El año de la furia nos lleva al convulso Uruguay de 1972, en un tiempo en el que ya se palpaba en el ambiente las tensiones sociales y militares que desembocarían con el golpe de estado del año siguiente. Ese año anterior se conoció en Uruguay con el sobrenombre de «el año de la furia».

Alberto Ammann en El año de la furia. Foto: Filmax

Costa-Gavras ya reflejó en Estado de sitio (1972) el conflicto de Uruguay y el caldo de cultivo desestabilizador fomentado por la intervención de la CIA. Frente al cine político y militante del cineasta franco griego, el guion de Rafa Russo propone una lectura focalizada en los personajes a través de cómo les afecta en su vida los acontecimientos que se van sucediendo y que terminaron con el golpe cívico-militar.

Con epicentro en la pensión en la que residen la mayoría de los personajes, la película despliega una serie de líneas argumentales sostenida por un conjunto de personajes que pretende cubrir el amplio abanico que conforma la sociedad. Así tenemos a dos guionistas que sobreviven en la televisión, unos jóvenes revolucionarios, una prostituta, oficiales del ejército o el matrimonio que regenta una zapatería.

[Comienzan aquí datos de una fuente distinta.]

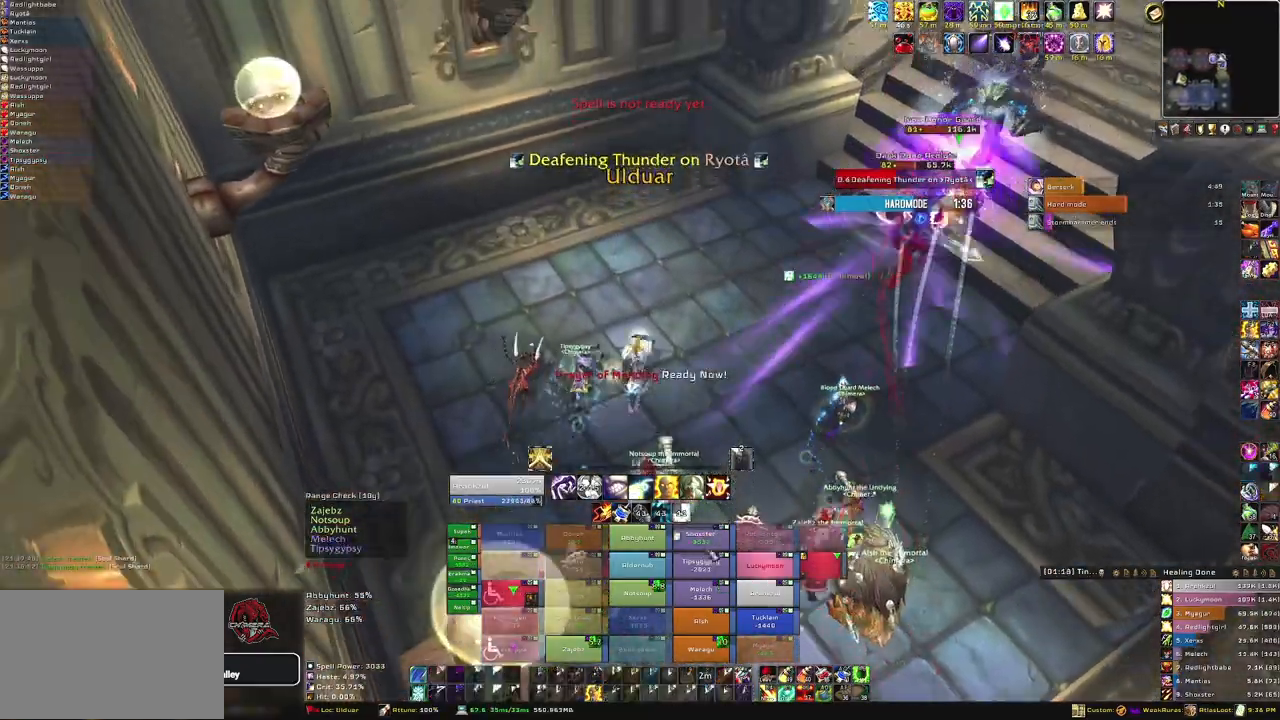
{"keys": ["w"], "mouse": [], "events": [[134, "d", "down"], [368, "d", "up"]]}
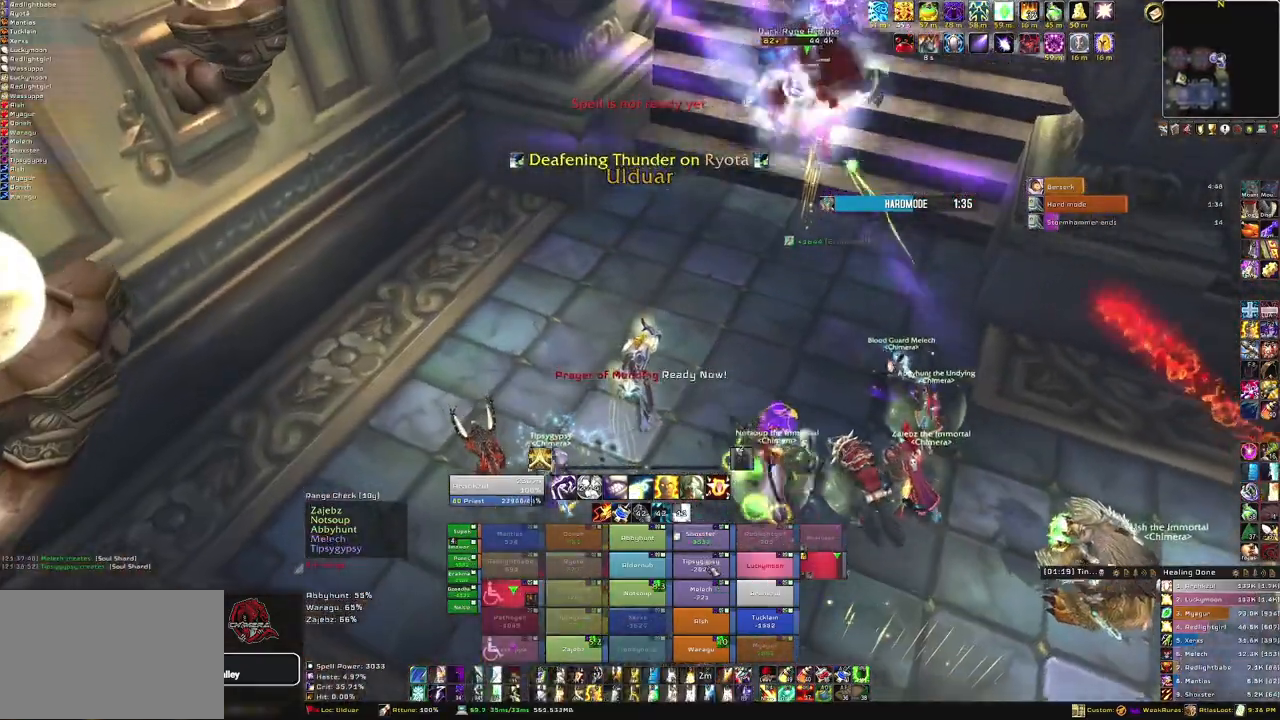
{"keys": [], "mouse": [], "events": [[200, "w", "up"], [300, "r", "down"], [434, "r", "up"]]}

Ese grupo conforma un microcosmos que pretende traducir la realidad de un país que va viendo como se precipitan los acontecimientos a través de las señales que van anunciando como el sistema democrático termina sucumbiendo ante la dictadura.

Sara Salamo en El año de la furia. Foto: Filmax

La película quiere dar respuesta a la pregunta que cada personaje llega a plantearse durante ese periodo: cómo reaccionar cuando la amenaza se cierne sobre cada uno de ellos y en el ambiente flota la sensación de que la justicia ha desaparecido. Mientras conviven con la censura, las detenciones, la tortura y los asesinatos, cada uno reacciona de una forma distinta. De todos, los guionistas representan dos posturas enfrentadas que discurren entre la dignidad y la aceptación de la derrota en la que se plasma la dualidad de las reacciones.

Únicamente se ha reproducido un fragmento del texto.